No sospechó un autogolpe como el de Fujimori, con “perdonazo” de los organismos multilaterales que velan por la democracia.
Fuera de su alcance estuvieron los golpes socialparlamentarios (con los militares mirando), como los que derribaron a los presidentes ecuatorianos Bucaram, Mahuad y Gutiérrez, y a los bolivianos Sánchez de Lozada y Mesa. Y qué decir de ese golpe piquetero que expectoró al argentino Fernando de la Rúa.

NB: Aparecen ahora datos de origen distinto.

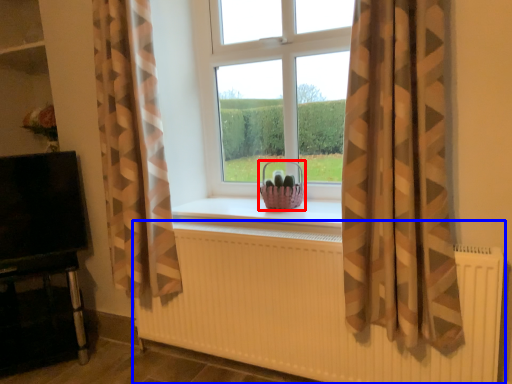
Question: Which object appears closest to the camera in this image, basket (highlighted by a red box) or radiator (highlighted by a blue box)?

Choices:
 (A) basket
 (B) radiator

Answer: (B)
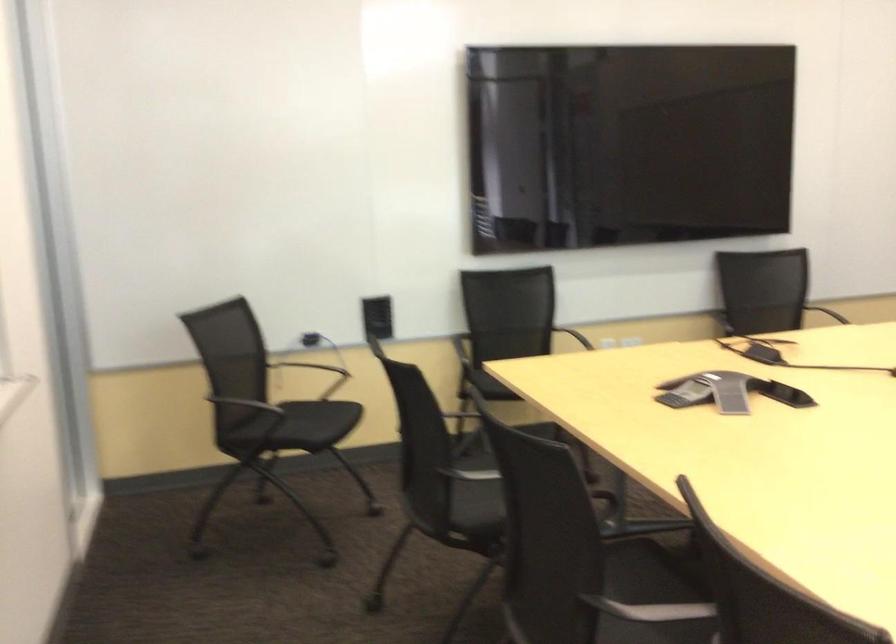
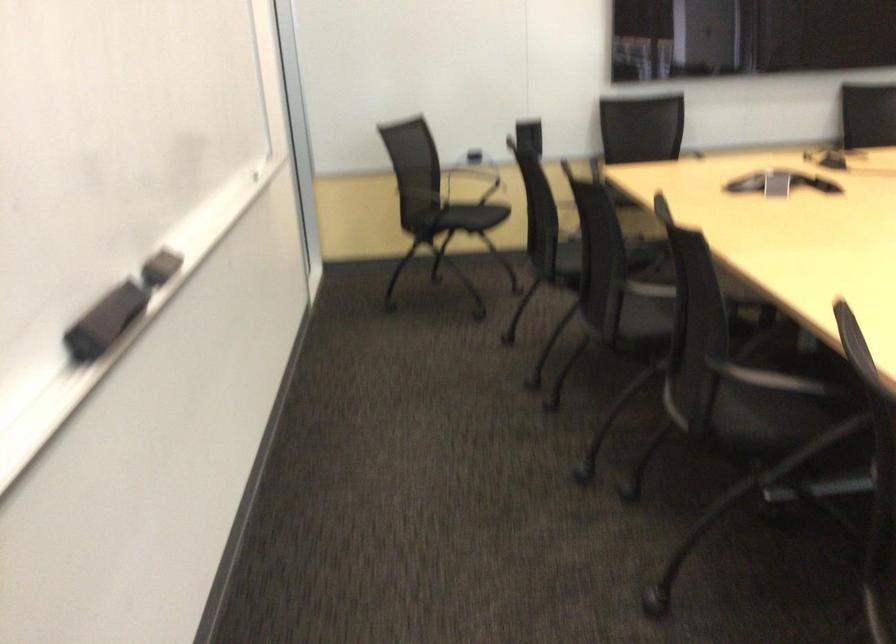
The point at (296, 373) is marked in the first image. Where is the corresponding point in the second image?

(472, 180)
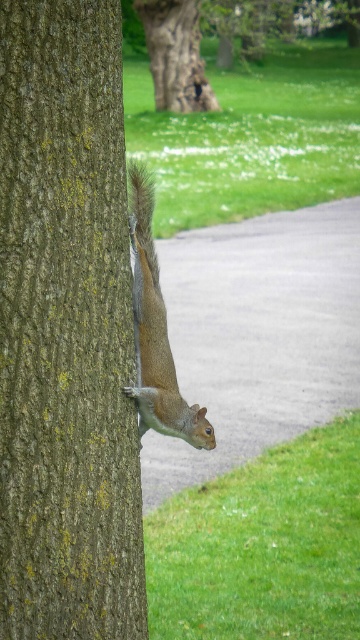
Can you confirm if smooth brown bark at center is wider than fuzzy brown tail at upper right?

No, smooth brown bark at center is not wider than fuzzy brown tail at upper right.

This screenshot has height=640, width=360. What do you see at coordinates (66, 330) in the screenshot? I see `smooth brown bark at center` at bounding box center [66, 330].

Between point (81, 257) and point (141, 244), which one is positioned behind?

Positioned behind is point (141, 244).

The width and height of the screenshot is (360, 640). What are the coordinates of `smooth brown bark at center` in the screenshot? It's located at (66, 330).

Who is more forward, (x=165, y=104) or (x=149, y=52)?

Point (x=165, y=104) is more forward.

The height and width of the screenshot is (640, 360). What do you see at coordinates (176, 54) in the screenshot?
I see `brown rough bark at upper center` at bounding box center [176, 54].

Locate an element on the screen. The height and width of the screenshot is (640, 360). brown rough bark at upper center is located at coordinates (176, 54).

Who is lower down, brown rough bark at upper center or fuzzy brown tail at upper right?

Positioned lower is fuzzy brown tail at upper right.

Consider the image. Can you confirm if brown rough bark at upper center is taller than fuzzy brown tail at upper right?

In fact, brown rough bark at upper center may be shorter than fuzzy brown tail at upper right.

Between point (255, 44) and point (133, 180), which one is positioned behind?

The point (255, 44) is behind.

Where is `brown rough bark at upper center`? The height and width of the screenshot is (640, 360). brown rough bark at upper center is located at coordinates (176, 54).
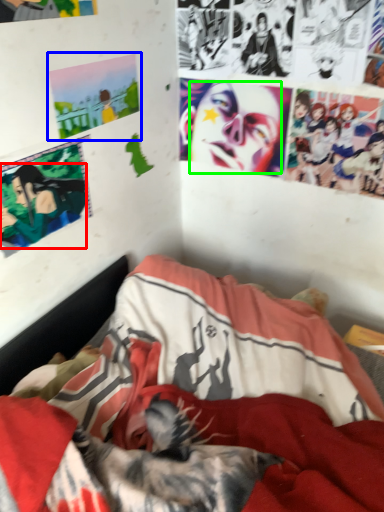
Question: Which is farther away from person (highlighted by a red box)? poster page (highlighted by a blue box) or human face (highlighted by a green box)?

Choices:
 (A) poster page
 (B) human face

Answer: (B)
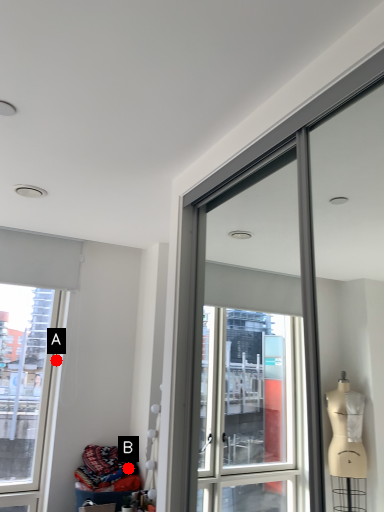
Question: Two points are circled on the image, labeled by A and B beside each circle. Which of the following is the closest to the observer?

Choices:
 (A) A is closer
 (B) B is closer

Answer: (B)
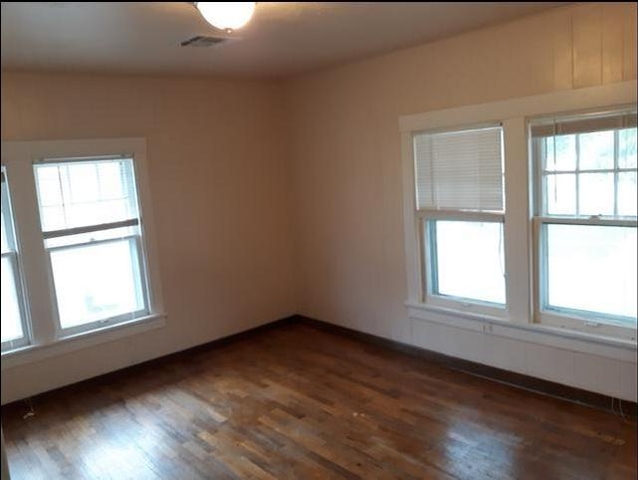
Locate an element on the screen. blinds that are halfway down is located at coordinates (457, 187), (106, 208).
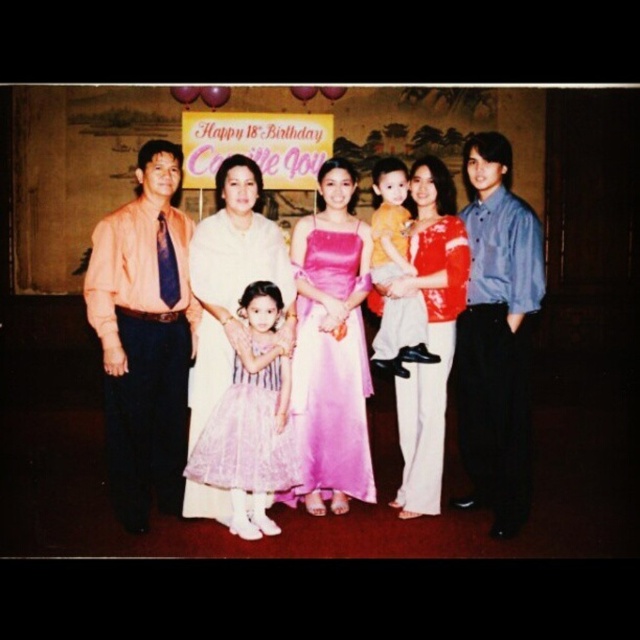
Question: Estimate the real-world distances between objects in this image. Which object is farther from the blue shirt at right?

Choices:
 (A) matte white blouse at center
 (B) matte orange shirt at left
 (C) yellow fabric shirt at center
 (D) pink satin dress at center

Answer: (B)

Question: Which object is the farthest from the blue shirt at right?

Choices:
 (A) yellow fabric shirt at center
 (B) pink satin dress at center
 (C) matte pink dress at center
 (D) satin pink dress at center

Answer: (D)

Question: Is pink satin dress at center closer to camera compared to matte pink dress at center?

Choices:
 (A) no
 (B) yes

Answer: (B)

Question: Is matte pink dress at center in front of yellow fabric shirt at center?

Choices:
 (A) no
 (B) yes

Answer: (B)

Question: Which object is farther from the camera taking this photo?

Choices:
 (A) matte white blouse at center
 (B) matte orange shirt at left
 (C) matte pink dress at center

Answer: (C)

Question: Can you confirm if blue shirt at right is wider than matte pink dress at center?

Choices:
 (A) no
 (B) yes

Answer: (A)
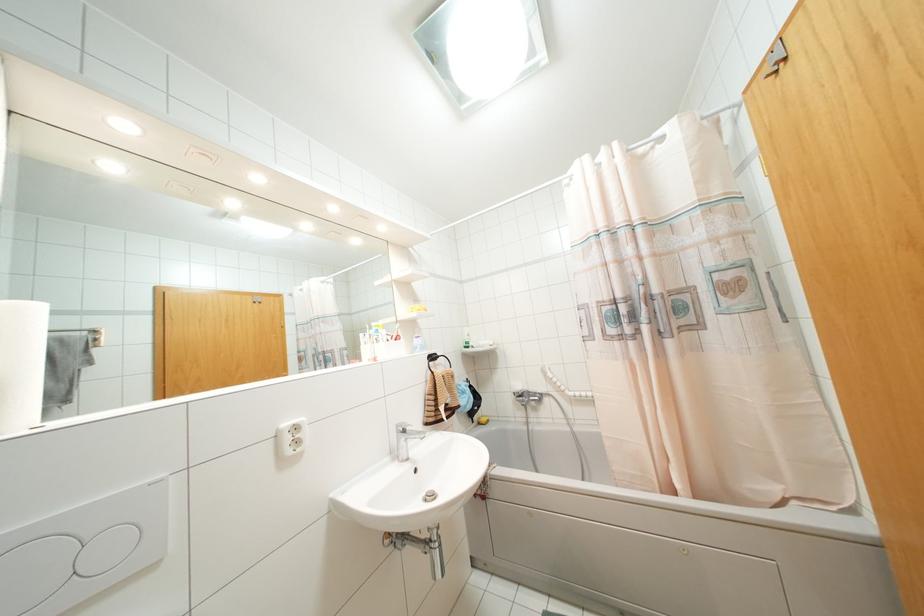
This screenshot has height=616, width=924. I want to click on white electrical outlet, so click(293, 428).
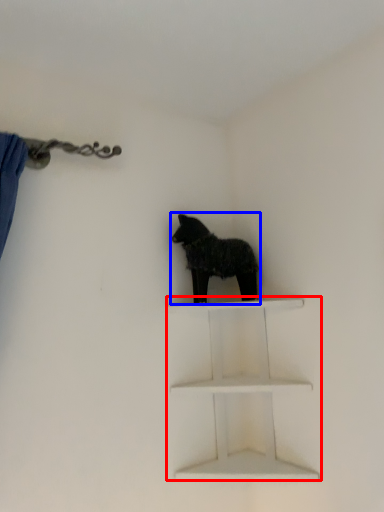
Question: Which object is closer to the camera taking this photo, shelf (highlighted by a red box) or dog (highlighted by a blue box)?

Choices:
 (A) shelf
 (B) dog

Answer: (A)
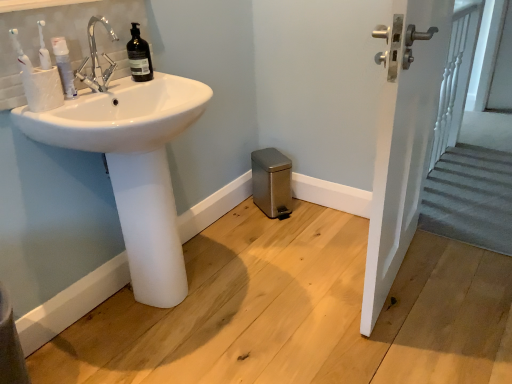
Where is `free space to the right of white glossy door handle at upper right`? free space to the right of white glossy door handle at upper right is located at coordinates (457, 272).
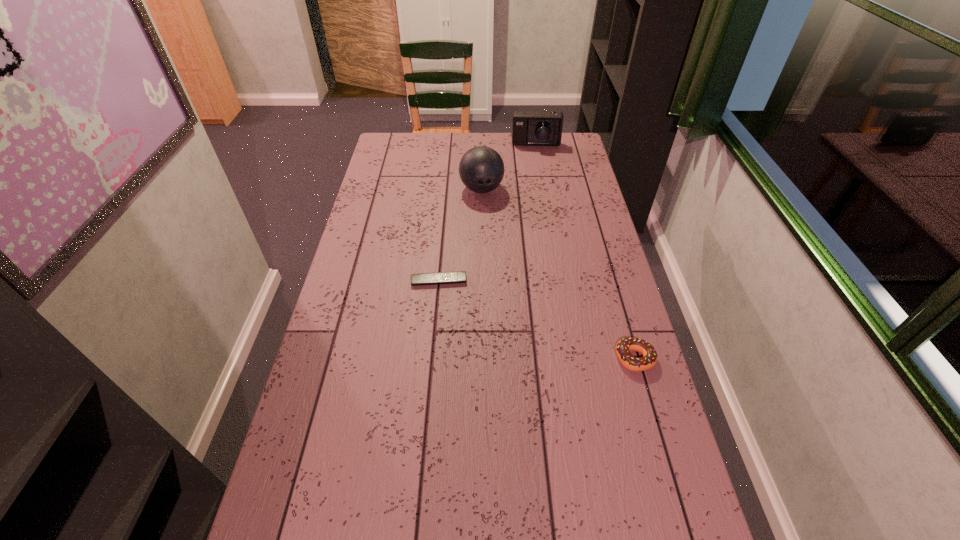
This screenshot has width=960, height=540. Find the location of `free space between the third farthest object and the camera`. free space between the third farthest object and the camera is located at coordinates (488, 213).

You are a GUI agent. You are given a task and a screenshot of the screen. Output one action in this format:
    pyautogui.click(x=<x>, y=<y>)
    Task: Click on the free space between the third shortest object and the second shortest object
    The width and height of the screenshot is (960, 540).
    Given the screenshot: What is the action you would take?
    pyautogui.click(x=586, y=252)

I want to click on blank region between the third tallest object and the remote control, so click(537, 319).

Locate an element on the screen. empty space that is in between the shortest object and the third object from left to right is located at coordinates coord(488,213).

You are a GUI agent. You are given a task and a screenshot of the screen. Output one action in this format:
    pyautogui.click(x=<x>, y=<y>)
    Task: Click on the free space that is in between the third farthest object and the rightmost object
    The width and height of the screenshot is (960, 540).
    Given the screenshot: What is the action you would take?
    pyautogui.click(x=537, y=319)

The height and width of the screenshot is (540, 960). I want to click on vacant area that lies between the shortest object and the second shortest object, so click(x=537, y=319).

Select which object appears as the third closest to the remote control. Please provide its 2D coordinates. Your answer should be formatted as a tuple, i.e. [(x, y)], where the tuple contains the x and y coordinates of a point satisfying the conditions above.

[(530, 128)]

Locate an element on the screen. This screenshot has height=540, width=960. the second closest object to the second tallest object is located at coordinates (460, 276).

The image size is (960, 540). I want to click on vacant space that satisfies the following two spatial constraints: 1. on the front side of the rightmost object; 2. on the right side of the remote control, so click(x=432, y=358).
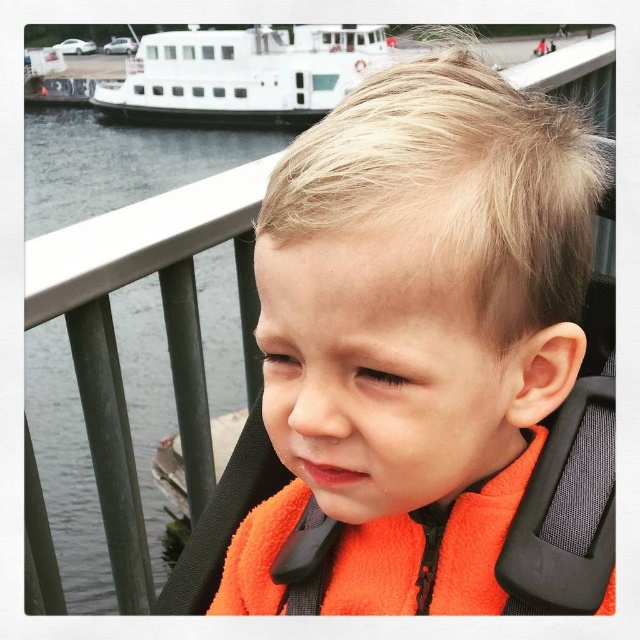
You are a photographer trying to capture a photo of the orange fabric at center and the white matte boat at upper left. Based on their sizes in the image, which object should you focus on first to ensure both are in frame without moving the camera?

The orange fabric at center is smaller than the white matte boat at upper left, so you should focus on the white matte boat at upper left first since it takes up more space in the frame and adjusting focus on the larger object ensures both will be in focus when using a camera with a wide enough depth of field.

You are a photographer trying to capture the child in the stroller while ensuring both the transparent water at left and the white matte boat at upper left are visible in the frame. Which object should you focus on to make sure both are in the shot?

Since the transparent water at left is bigger than the white matte boat at upper left, focusing on the transparent water at left will ensure both objects are included in the frame.

You are a photographer trying to capture the orange fabric at center and the white matte boat at upper left in the same frame. Based on their positions, which object would appear larger in your photo?

The orange fabric at center appears larger in the photo because it is closer to the viewer than the white matte boat at upper left.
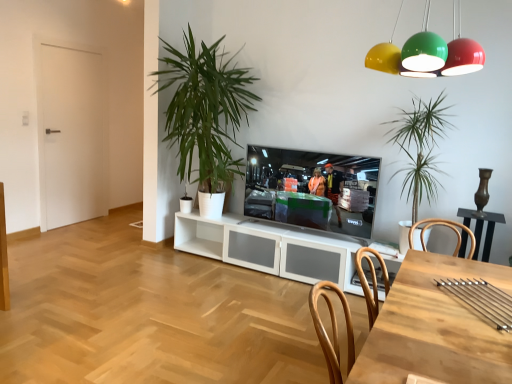
Identify the location of free spot below green leafy plant at center, the second houseplant when ordered from right to left (from a real-world perspective). This screenshot has width=512, height=384. (195, 265).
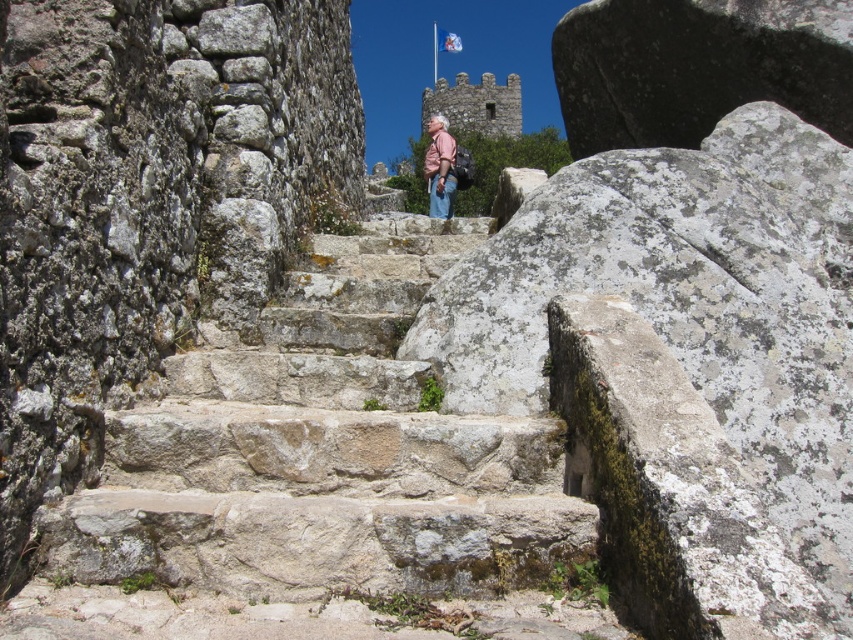
You are standing at the bottom of the rugged stone staircase looking up. There are two points marked on the staircase, point (494,113) and point (433,186). Which point is closer to you?

Point (494,113) is closer to you because it is further to the viewer than point (433,186).

You are planning to climb the natural stone stairs at center while wearing the pink fabric shirt at center. Based on the scene description, which item is located lower in the image?

The natural stone stairs at center is positioned under the pink fabric shirt at center, so the natural stone stairs at center is lower in the image.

La semana pasada, los hondureños agregaron a ese repertorio el “golpe del día antes” o por sospechas. Como se efectivizó manu militari, sacando del país al Presidente en pijama (“camisa de dormir”, dijo Manuel Zelaya), su aspecto retro fue despistante. Para algunos peruanos fue un remake del operativo mediante el cual sacaron de palacio a Fernando Belaunde para depositarlo en Buenos Aires.
Sin embargo, dado que este golpe se dio para evitar que Zelaya se convirtiera en Hugo Chávez, su objetivo es más preventivo que proactivo. Sus autores quisieron impedir que, cambiando las reglas del juego, una democracia más o menos democrática se convirtiera en una democracia más o menos dictatorial. Una violencia de coyuntura para bloquear la posibilidad de una violencia de estructura.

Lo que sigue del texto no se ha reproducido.